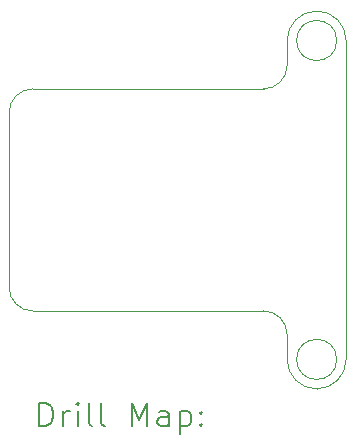
<source format=gbr>
%TF.GenerationSoftware,KiCad,Pcbnew,7.0.9*%
%TF.CreationDate,2024-02-11T18:26:17+01:00*%
%TF.ProjectId,8x2 backpack,38783220-6261-4636-9b70-61636b2e6b69,rev?*%
%TF.SameCoordinates,Original*%
%TF.FileFunction,Drillmap*%
%TF.FilePolarity,Positive*%
%FSLAX45Y45*%
G04 Gerber Fmt 4.5, Leading zero omitted, Abs format (unit mm)*
G04 Created by KiCad (PCBNEW 7.0.9) date 2024-02-11 18:26:17*
%MOMM*%
%LPD*%
G01*
G04 APERTURE LIST*
%ADD10C,0.100000*%
%ADD11C,0.200000*%
G04 APERTURE END LIST*
D10*
X6270000Y-5748000D02*
G75*
G03*
X6270000Y-5748000I-170000J0D01*
G01*
X6350000Y-3048000D02*
G75*
G03*
X6100000Y-2798000I-250000J0D01*
G01*
X3495700Y-5137600D02*
G75*
G03*
X3695700Y-5337600I200000J0D01*
G01*
X5850000Y-3258000D02*
X5849827Y-3048206D01*
X6100000Y-5998000D02*
G75*
G03*
X6350000Y-5748000I0J250000D01*
G01*
X5850000Y-5537600D02*
G75*
G03*
X5650000Y-5337600I-200000J0D01*
G01*
X5850000Y-5748000D02*
G75*
G03*
X6100000Y-5998000I250000J0D01*
G01*
X6099827Y-2798007D02*
G75*
G03*
X5849827Y-3048206I-7J-249993D01*
G01*
X5850000Y-5748000D02*
X5850000Y-5537600D01*
X6100000Y-5998000D02*
X6100000Y-5998000D01*
X5650000Y-3458000D02*
X3695700Y-3458000D01*
X6350000Y-3048000D02*
X6350000Y-5748000D01*
X6099827Y-2798000D02*
X6100000Y-2798000D01*
X5650000Y-3458000D02*
G75*
G03*
X5850000Y-3258000I0J200000D01*
G01*
X3495700Y-3658000D02*
X3495700Y-5137600D01*
X6270000Y-3048000D02*
G75*
G03*
X6270000Y-3048000I-170000J0D01*
G01*
X3695700Y-5337600D02*
X5650000Y-5337600D01*
X3695700Y-3458000D02*
G75*
G03*
X3495700Y-3658000I0J-200000D01*
G01*
D11*
X3751477Y-6314484D02*
X3751477Y-6114484D01*
X3751477Y-6114484D02*
X3799096Y-6114484D01*
X3799096Y-6114484D02*
X3827667Y-6124008D01*
X3827667Y-6124008D02*
X3846715Y-6143055D01*
X3846715Y-6143055D02*
X3856239Y-6162103D01*
X3856239Y-6162103D02*
X3865762Y-6200198D01*
X3865762Y-6200198D02*
X3865762Y-6228769D01*
X3865762Y-6228769D02*
X3856239Y-6266865D01*
X3856239Y-6266865D02*
X3846715Y-6285912D01*
X3846715Y-6285912D02*
X3827667Y-6304960D01*
X3827667Y-6304960D02*
X3799096Y-6314484D01*
X3799096Y-6314484D02*
X3751477Y-6314484D01*
X3951477Y-6314484D02*
X3951477Y-6181150D01*
X3951477Y-6219246D02*
X3961001Y-6200198D01*
X3961001Y-6200198D02*
X3970524Y-6190674D01*
X3970524Y-6190674D02*
X3989572Y-6181150D01*
X3989572Y-6181150D02*
X4008620Y-6181150D01*
X4075286Y-6314484D02*
X4075286Y-6181150D01*
X4075286Y-6114484D02*
X4065762Y-6124008D01*
X4065762Y-6124008D02*
X4075286Y-6133531D01*
X4075286Y-6133531D02*
X4084810Y-6124008D01*
X4084810Y-6124008D02*
X4075286Y-6114484D01*
X4075286Y-6114484D02*
X4075286Y-6133531D01*
X4199096Y-6314484D02*
X4180048Y-6304960D01*
X4180048Y-6304960D02*
X4170524Y-6285912D01*
X4170524Y-6285912D02*
X4170524Y-6114484D01*
X4303858Y-6314484D02*
X4284810Y-6304960D01*
X4284810Y-6304960D02*
X4275286Y-6285912D01*
X4275286Y-6285912D02*
X4275286Y-6114484D01*
X4532429Y-6314484D02*
X4532429Y-6114484D01*
X4532429Y-6114484D02*
X4599096Y-6257341D01*
X4599096Y-6257341D02*
X4665763Y-6114484D01*
X4665763Y-6114484D02*
X4665763Y-6314484D01*
X4846715Y-6314484D02*
X4846715Y-6209722D01*
X4846715Y-6209722D02*
X4837191Y-6190674D01*
X4837191Y-6190674D02*
X4818144Y-6181150D01*
X4818144Y-6181150D02*
X4780048Y-6181150D01*
X4780048Y-6181150D02*
X4761001Y-6190674D01*
X4846715Y-6304960D02*
X4827667Y-6314484D01*
X4827667Y-6314484D02*
X4780048Y-6314484D01*
X4780048Y-6314484D02*
X4761001Y-6304960D01*
X4761001Y-6304960D02*
X4751477Y-6285912D01*
X4751477Y-6285912D02*
X4751477Y-6266865D01*
X4751477Y-6266865D02*
X4761001Y-6247817D01*
X4761001Y-6247817D02*
X4780048Y-6238293D01*
X4780048Y-6238293D02*
X4827667Y-6238293D01*
X4827667Y-6238293D02*
X4846715Y-6228769D01*
X4941953Y-6181150D02*
X4941953Y-6381150D01*
X4941953Y-6190674D02*
X4961001Y-6181150D01*
X4961001Y-6181150D02*
X4999096Y-6181150D01*
X4999096Y-6181150D02*
X5018144Y-6190674D01*
X5018144Y-6190674D02*
X5027667Y-6200198D01*
X5027667Y-6200198D02*
X5037191Y-6219246D01*
X5037191Y-6219246D02*
X5037191Y-6276388D01*
X5037191Y-6276388D02*
X5027667Y-6295436D01*
X5027667Y-6295436D02*
X5018144Y-6304960D01*
X5018144Y-6304960D02*
X4999096Y-6314484D01*
X4999096Y-6314484D02*
X4961001Y-6314484D01*
X4961001Y-6314484D02*
X4941953Y-6304960D01*
X5122905Y-6295436D02*
X5132429Y-6304960D01*
X5132429Y-6304960D02*
X5122905Y-6314484D01*
X5122905Y-6314484D02*
X5113382Y-6304960D01*
X5113382Y-6304960D02*
X5122905Y-6295436D01*
X5122905Y-6295436D02*
X5122905Y-6314484D01*
X5122905Y-6190674D02*
X5132429Y-6200198D01*
X5132429Y-6200198D02*
X5122905Y-6209722D01*
X5122905Y-6209722D02*
X5113382Y-6200198D01*
X5113382Y-6200198D02*
X5122905Y-6190674D01*
X5122905Y-6190674D02*
X5122905Y-6209722D01*
M02*

</source>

——

PROBLEM: From the data above, output only the lines between the line containing "X6270000Y-3048000I-170000J0D01*" and the line containing "X4275286Y-6114484D01*", inclusive, exactly as written.

RESPONSE:
X6270000Y-3048000I-170000J0D01*
G01*
X3695700Y-5337600D02*
X5650000Y-5337600D01*
X3695700Y-3458000D02*
G75*
G03*
X3495700Y-3658000I0J-200000D01*
G01*
D11*
X3751477Y-6314484D02*
X3751477Y-6114484D01*
X3751477Y-6114484D02*
X3799096Y-6114484D01*
X3799096Y-6114484D02*
X3827667Y-6124008D01*
X3827667Y-6124008D02*
X3846715Y-6143055D01*
X3846715Y-6143055D02*
X3856239Y-6162103D01*
X3856239Y-6162103D02*
X3865762Y-6200198D01*
X3865762Y-6200198D02*
X3865762Y-6228769D01*
X3865762Y-6228769D02*
X3856239Y-6266865D01*
X3856239Y-6266865D02*
X3846715Y-6285912D01*
X3846715Y-6285912D02*
X3827667Y-6304960D01*
X3827667Y-6304960D02*
X3799096Y-6314484D01*
X3799096Y-6314484D02*
X3751477Y-6314484D01*
X3951477Y-6314484D02*
X3951477Y-6181150D01*
X3951477Y-6219246D02*
X3961001Y-6200198D01*
X3961001Y-6200198D02*
X3970524Y-6190674D01*
X3970524Y-6190674D02*
X3989572Y-6181150D01*
X3989572Y-6181150D02*
X4008620Y-6181150D01*
X4075286Y-6314484D02*
X4075286Y-6181150D01*
X4075286Y-6114484D02*
X4065762Y-6124008D01*
X4065762Y-6124008D02*
X4075286Y-6133531D01*
X4075286Y-6133531D02*
X4084810Y-6124008D01*
X4084810Y-6124008D02*
X4075286Y-6114484D01*
X4075286Y-6114484D02*
X4075286Y-6133531D01*
X4199096Y-6314484D02*
X4180048Y-6304960D01*
X4180048Y-6304960D02*
X4170524Y-6285912D01*
X4170524Y-6285912D02*
X4170524Y-6114484D01*
X4303858Y-6314484D02*
X4284810Y-6304960D01*
X4284810Y-6304960D02*
X4275286Y-6285912D01*
X4275286Y-6285912D02*
X4275286Y-6114484D01*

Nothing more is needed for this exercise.